Отступление (СИ), стр. 18
— Не рассыпай, — сказал я. — Держи своих кучей. Но к каждой куче дам моего проводника. Он дорогу знает, ты людей знаешь. Отстал один — ищете оба. Ушёл не туда — виноваты оба.
— А если мой тебе не поверит?
— Тогда пусть верит тебе. Только ты сперва сам пойми, куда идём.
Он кивнул не сразу. Но кивнул. На это и было всё наше единство: не любовь, не доверие, не общий полк — один кивок человека, который понял, что один пропадёт быстрее.
Фомин, мой, знакомый, стоял и слушал с той спокойной готовностью, с какой слушает человек, которому не в новинку.

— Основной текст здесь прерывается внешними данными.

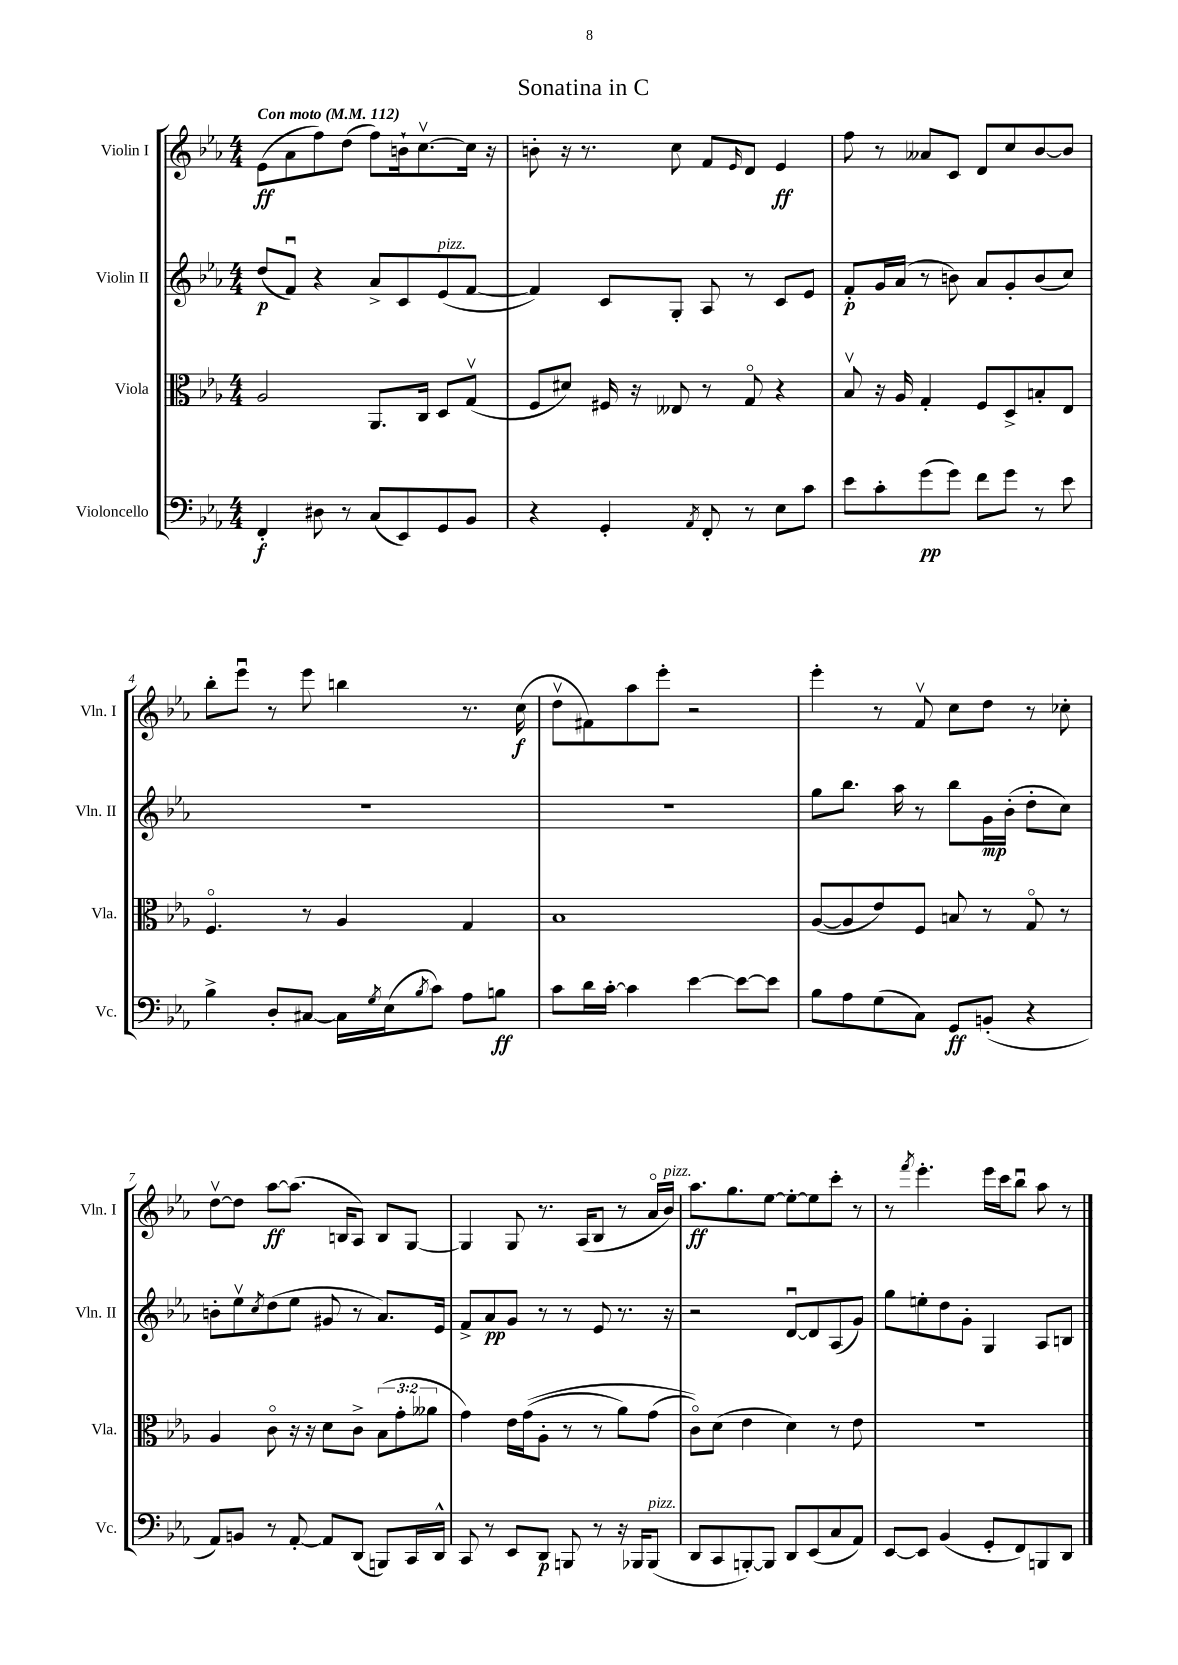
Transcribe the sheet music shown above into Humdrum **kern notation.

**kern	**dynam	**kern	**kern	**dynam	**kern	**dynam
*part4	*part4	*part3	*part2	*part2	*part1	*part1
*staff4	*staff4	*staff3	*staff2	*staff2	*staff1	*staff1
*I"Violoncello	*	*I"Viola	*I"Violin II	*	*I"Violin I	*
*I'Vc.	*	*I'Vla.	*I'Vln. II	*	*I'Vln. I	*
*clefF4	*	*clefC3	*clefG2	*	*clefG2	*
*k[b-e-a-]	*	*k[b-e-a-]	*k[b-e-a-]	*	*k[b-e-a-]	*
*M4/4	*	*M4/4	*M4/4	*	*M4/4	*
*MM112	*	*MM112	*MM112	*	*MM112	*
=1	=1	=1	=1	=1	=1	=1
!	!	!	!	!	!LO:TX:a:B:t=Con moto	!
4FF'/	f	2A-/	(8dd/L	p	(8e-\L	ff
.	.	.	8fu/J)	.	8a-\	.
8D#X\	.	.	4r	.	8ff\)	.
8r	.	.	.	.	(8dd\J	.
(8C/L	.	8.AA-/L	8a-^/L	.	8ff\L)	.
8EE-/)	.	.	8c/	.	16bn`\k	.
.	.	16C/Jk	.	.	[8.ccv\	.
!	!	!	!LO:TX:a:i:t=pizz.	!	!	!
8GG/	.	8D/L	(8e-/	.	.	.
8BB-/J	.	(8Gv/J	[8f/J	.	16cc\Jk]	.
.	.	.	.	.	16r	.
=2	=2	=2	=2	=2	=2	=2
4r	.	8F/L	4f/])	.	8bn'\	.
.	.	8d#X/J)	.	.	16r	.
.	.	.	.	.	8.r	.
4GG'/	.	16F#X/	8c/L	.	.	.
.	.	16r	.	.	.	.
.	.	8E--X/	8G'/J	.	8cc\	.
8qAA-/	.	.	.	.	.	.
8FF'/	.	8r	8A-/	.	8f/L	.
.	.	.	.	.	16qqe-/	.
8r	.	8G/	8r	.	8d/J	.
8E-\L	.	4r	8c/L	.	4e-/	ff
8c\J	.	.	8e-/J	.	.	.
=3	=3	=3	=3	=3	=3	=3
8e-\L	.	8B-v/	8f'/L	p	8ff\	.
8c'\	.	16r	16g/L	.	8r	.
.	.	16A-/	(16a-/JJ	.	.	.
(8g\	pp	4G'/	8r	.	8a--X/L	.
8g\J)	.	.	8bn\)	.	8c/J	.
8f\L	.	8F/L	8a-/L	.	8d/L	.
8g\J	.	8D^/	8g'/	.	8cc/	.
8r	.	8Bn'/	(8b/	.	[8b-/	.
8e-\	.	8E-/J	8cc/J)	.	8b-/J]	.
!!LO:LB:g=z
=4	=4	=4	=4	=4	=4	=4
4B-^\	.	4.F/	1r	.	8bb-'\L	.
.	.	.	.	.	8eee-u\J	.
8D'/L	.	.	.	.	8r	.
[8C#X/J	.	8r	.	.	8eee-\	.
16C#\LL]	.	4A-/	.	.	4bbn\	.
8qG/	.	.	.	.	.	.
(16E-\J	.	.	.	.	.	.
8qB-/	.	.	.	.	.	.
8c\J)	.	.	.	.	.	.
8A-\L	.	4G/	.	.	8.r	.
8Bn\J	ff	.	.	.	.	.
.	.	.	.	.	(16cc\	f
=5	=5	=5	=5	=5	=5	=5
8c\L	.	1B-	1r	.	8ddv\L	.
16d\L	.	.	.	.	8f#X\)	.
[16c'\JJ	.	.	.	.	.	.
4c\]	.	.	.	.	8aa-\	.
.	.	.	.	.	8eee-'\J	.
[4e-\	.	.	.	.	2r	.
8e-\L_	.	.	.	.	.	.
8e-\J]	.	.	.	.	.	.
=6	=6	=6	=6	=6	=6	=6
8B-\L	.	([8A-/L	8gg\L	.	4eee-'\	.
8A-\	.	8A-/]	8.bb-\J	.	.	.
(8G\	.	8e-/)	.	.	8r	.
.	.	.	16aa-\	.	.	.
8C\J)	.	8F/J	8r	.	8fv/	.
8GG/L	ff	8Bn/	8bb-\L	.	8cc\L	.
(8BBn'/J	.	8r	16g\L	mp	8dd\J	.
.	.	.	(16b-'\JJ	.	.	.
4r	.	8G/	8dd'\L	.	8r	.
.	.	8r	8cc\J)	.	8cc-X'\	.
!!LO:LB:g=z
=7	=7	=7	=7	=7	=7	=7
8AA-/L)	.	4A-/	8bn'\L	.	[8ddv\L	.
8BBn/J	.	.	8ee-v\	.	8dd\J]	.
.	.	.	8qcc/	.	.	.
8r	.	8c\	(8dd\	.	[8aa-\L	ff
[8AA-'/	.	16r	8ee-\J	.	(8.aa-\J]	.
.	.	16r	.	.	.	.
8AA-/L]	.	8d\L	8g#X/	.	.	.
.	.	.	.	.	16Bn/KL	.
(8DD/J	.	8c^\J	8r	.	8A-/J)	.
8BBBn/L)	.	(12B-\L	8.a-/L)	.	8B/L	.
.	.	12g'\	.	.	.	.
16CC/L	.	.	.	.	[8G/J	.
.	.	12a--X\J	.	.	.	.
16DD^^/JJ	.	.	16e-/Jk	.	.	.
=8	=8	=8	=8	=8	=8	=8
8CC/	.	4g\)	8f^/L	.	4G/]	.
8r	.	.	8a-/	pp	.	.
8EE-/L	.	16e-\LL	8g/J	.	8G/	.
.	.	((16g\J	.	.	.	.
8DD/J	p	8A-'\J	8r	.	8.r	.
8BBBn/	.	8r	8r	.	.	.
.	.	.	.	.	(16A-/KL	.
8r	.	8r	8e-/	.	8B-/J	.
16r	.	8a-\L)	8.r	.	8r	.
16BBB-X/KL	.	.	.	.	.	.
!LO:TX:a:i:t=pizz.	!	!	!	!	!	!
(8BBB-/J	.	(8g\J	.	.	16a-/LL	.
!	!	!	!	!	!LO:TX:a:i:t=pizz.	!
.	.	.	16r	.	16b-/JJ)	.
=9	=9	=9	=9	=9	=9	=9
8DD/L	.	8c\L))	2r	.	8.aa-\L	ff
8CC/	.	(8d\J	.	.	.	.
.	.	.	.	.	8.gg\	.
[8BBBn'/)	.	4e-\	.	.	.	.
8BBB/J]	.	.	.	.	[8ee-\J	.
8DD/L	.	4d\)	[8du/L	.	8ee-'\L_	.
(8EE-/	.	.	8d/]	.	8ee-\]	.
8C/	.	8r	(8A-/	.	8ccc'\J	.
8AA-/J)	.	8e-\	8g/J)	.	8r	.
=10	=10	=10	=10	=10	=10	=10
[8EE-/L	.	1r	8gg\L	.	8r	.
.	.	.	.	.	8qfff/	.
8EE-/J]	.	.	8een'\	.	4.eee-'\	.
(4BB-/	.	.	8dd\	.	.	.
.	.	.	8g'\J	.	.	.
8GG'/L	.	.	4G/	.	16eee-\LL	.
.	.	.	.	.	16ccc\J	.
8FF/)	.	.	.	.	8bb-u\J	.
8BBBn/	.	.	8A-/L	.	8aa-\	.
8DD/J	.	.	8Bn/J	.	8r	.
==	==	==	==	==	==	==
*-	*-	*-	*-	*-	*-	*-
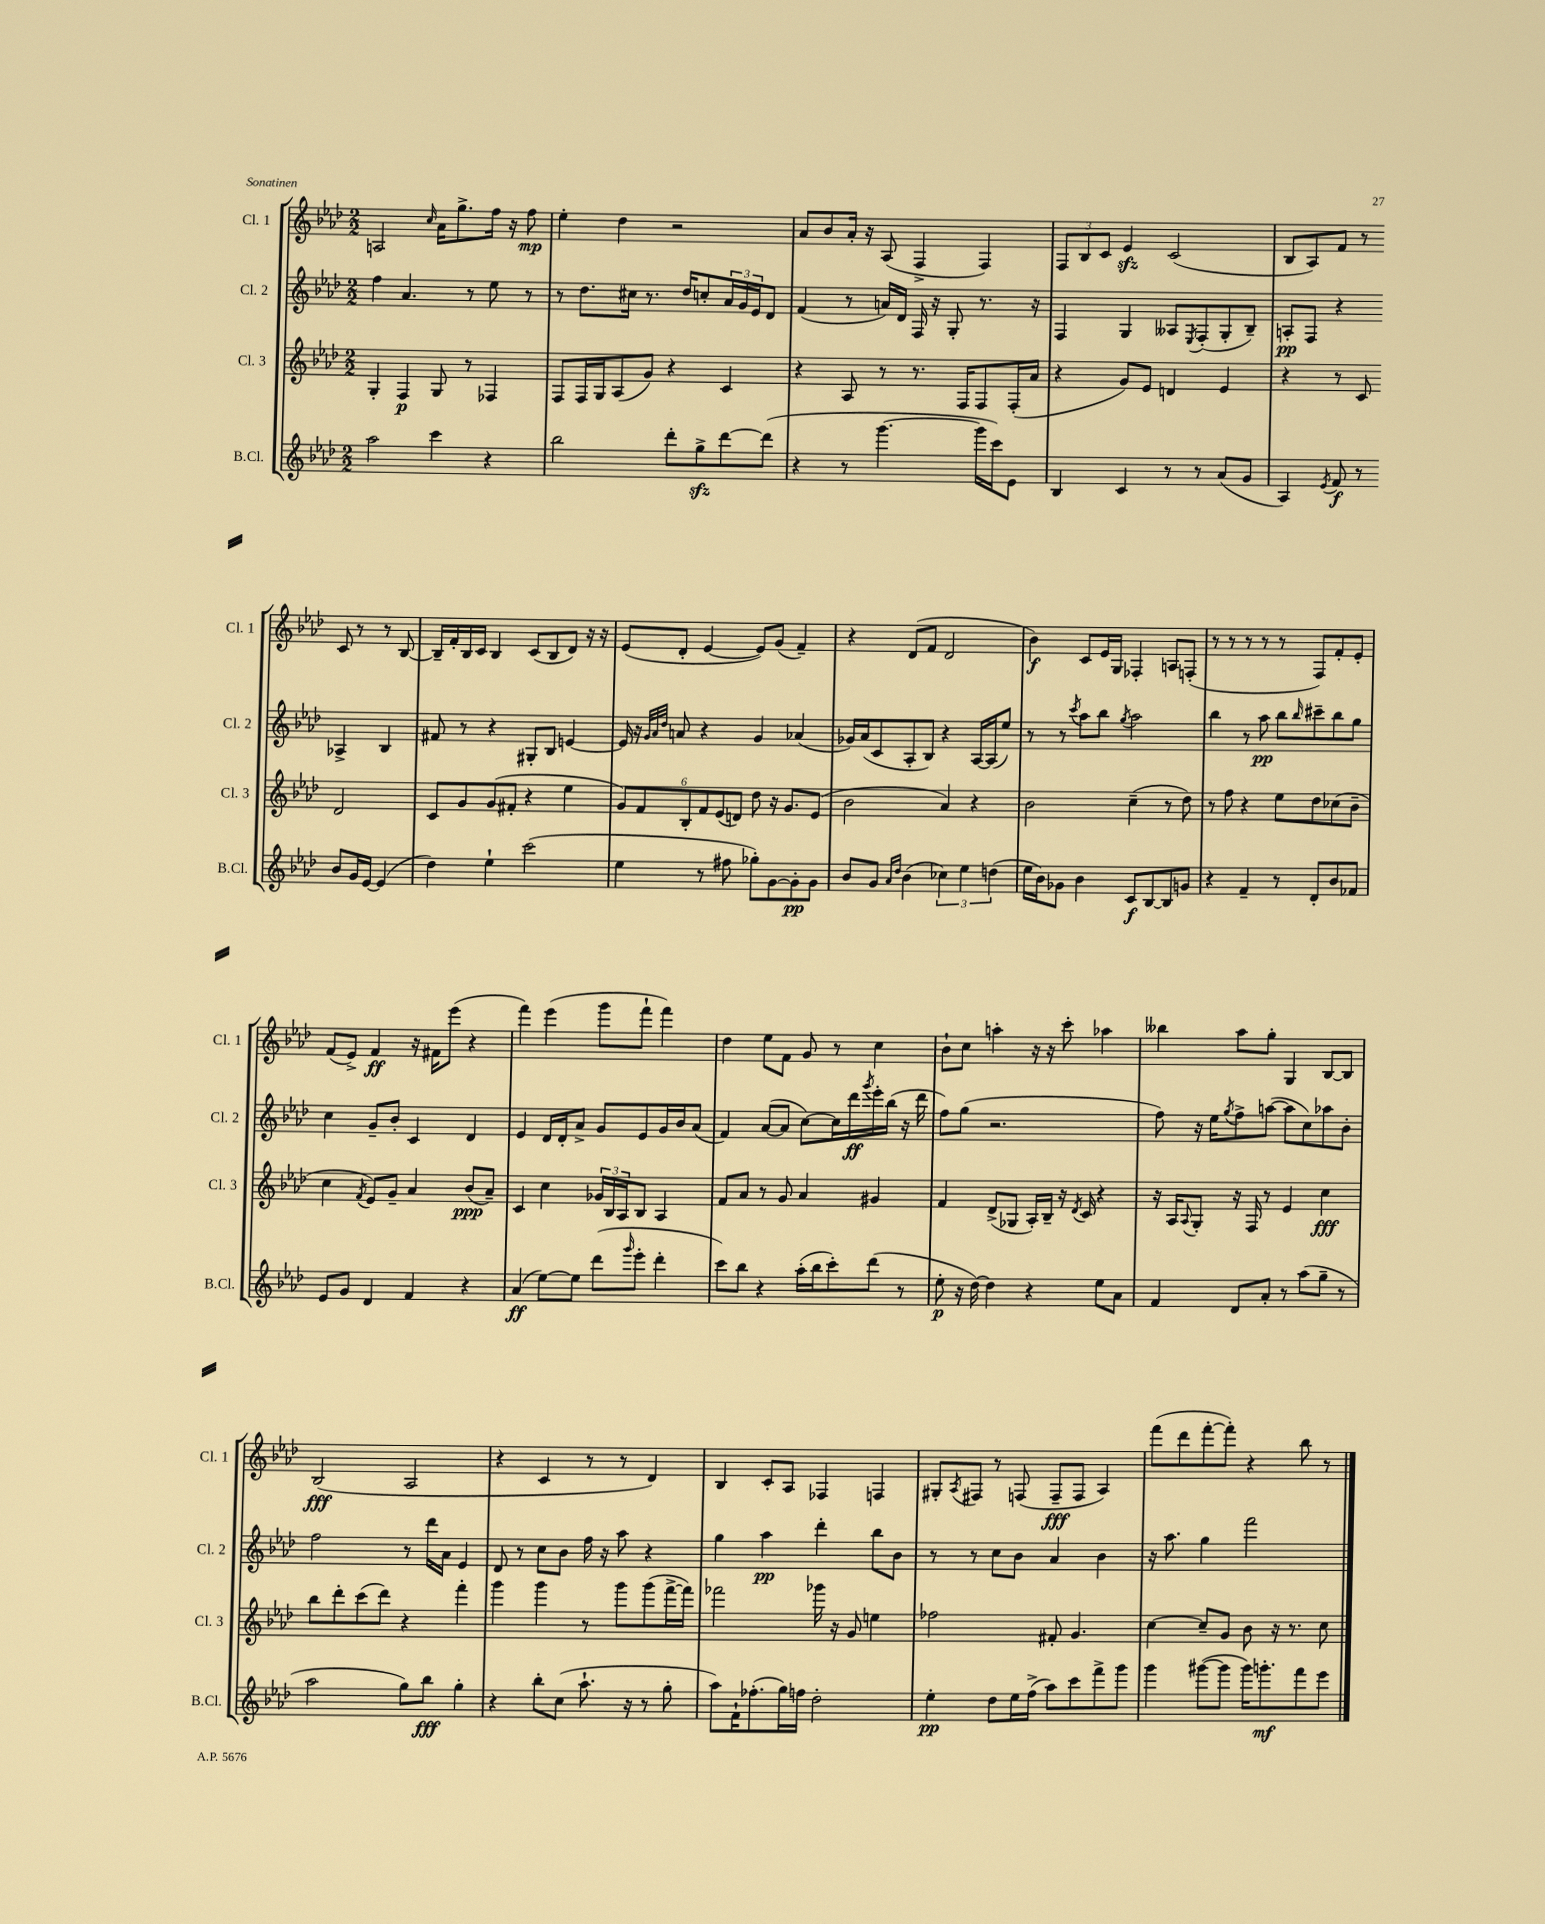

Я поставил его старшим над смешанной пешей серединой — над своими и сборными вместе, — потому что он держал уже такое, и держал ладно, и потому что чужие скорее пойдут за унтером, который не орёт, а считает.
— Сборных раскидай, — велел я ему негромко, чтоб слышал он, а не все. — Не кучей. По двое, по трое — в мои связки, где неполно. Чтоб чужой шёл не сам по себе, а при ком-то, кто знает дорогу и его в лицо. Одиночка отстанет и не хватятся. В связке отстанет — хватятся сразу.
— Свяжу. — Фомин глянул на кучу сборных у забора. — Только они не бревно, они люди. Иной не захочет в чужую связку.
— Захочет не захочет — а один пропадёт. Объясни ему это. Не мной объясни — дорогой.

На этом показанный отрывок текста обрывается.